(Stored data entries)
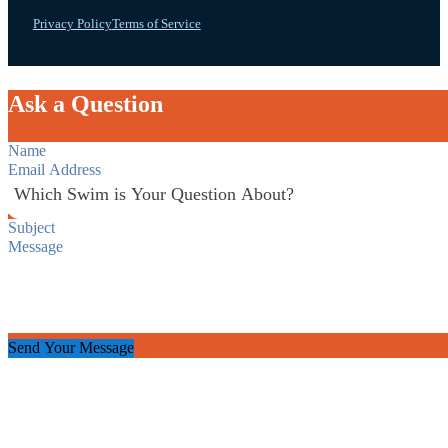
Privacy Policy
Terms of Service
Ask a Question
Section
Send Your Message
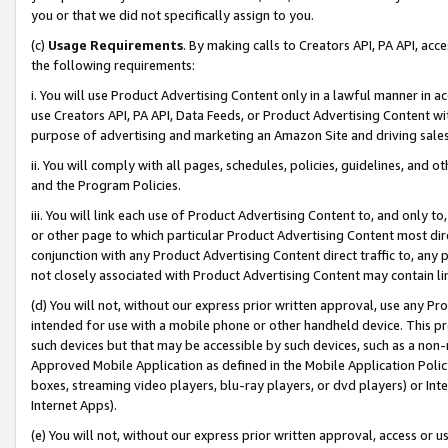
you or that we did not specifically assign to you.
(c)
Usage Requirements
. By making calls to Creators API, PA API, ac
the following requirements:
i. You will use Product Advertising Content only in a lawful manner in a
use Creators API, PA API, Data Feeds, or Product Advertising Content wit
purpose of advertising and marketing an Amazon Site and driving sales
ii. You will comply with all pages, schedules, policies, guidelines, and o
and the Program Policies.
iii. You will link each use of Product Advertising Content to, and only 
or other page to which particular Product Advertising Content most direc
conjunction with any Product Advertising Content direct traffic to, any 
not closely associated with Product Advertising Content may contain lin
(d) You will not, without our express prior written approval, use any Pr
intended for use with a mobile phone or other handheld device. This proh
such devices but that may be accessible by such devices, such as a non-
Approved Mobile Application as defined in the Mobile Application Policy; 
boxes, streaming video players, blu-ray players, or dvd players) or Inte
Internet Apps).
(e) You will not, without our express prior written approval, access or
==
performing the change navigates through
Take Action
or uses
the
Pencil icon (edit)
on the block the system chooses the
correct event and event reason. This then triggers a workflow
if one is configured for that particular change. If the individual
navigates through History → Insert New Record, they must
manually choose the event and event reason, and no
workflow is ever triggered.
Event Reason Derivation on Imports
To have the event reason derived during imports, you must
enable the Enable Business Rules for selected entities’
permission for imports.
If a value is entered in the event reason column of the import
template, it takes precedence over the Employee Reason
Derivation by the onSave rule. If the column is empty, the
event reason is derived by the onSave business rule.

• Work instructions: Rewrite the part of the entries that opens with the line containing "Privacy Policy" and closes with the line containing "Send Your Message", replacing "Terms of Service" with "Terms of Use" and leaving everything else unchanged.

• Task output:
Privacy Policy
Terms of Use
Ask a Question
Section
Send Your Message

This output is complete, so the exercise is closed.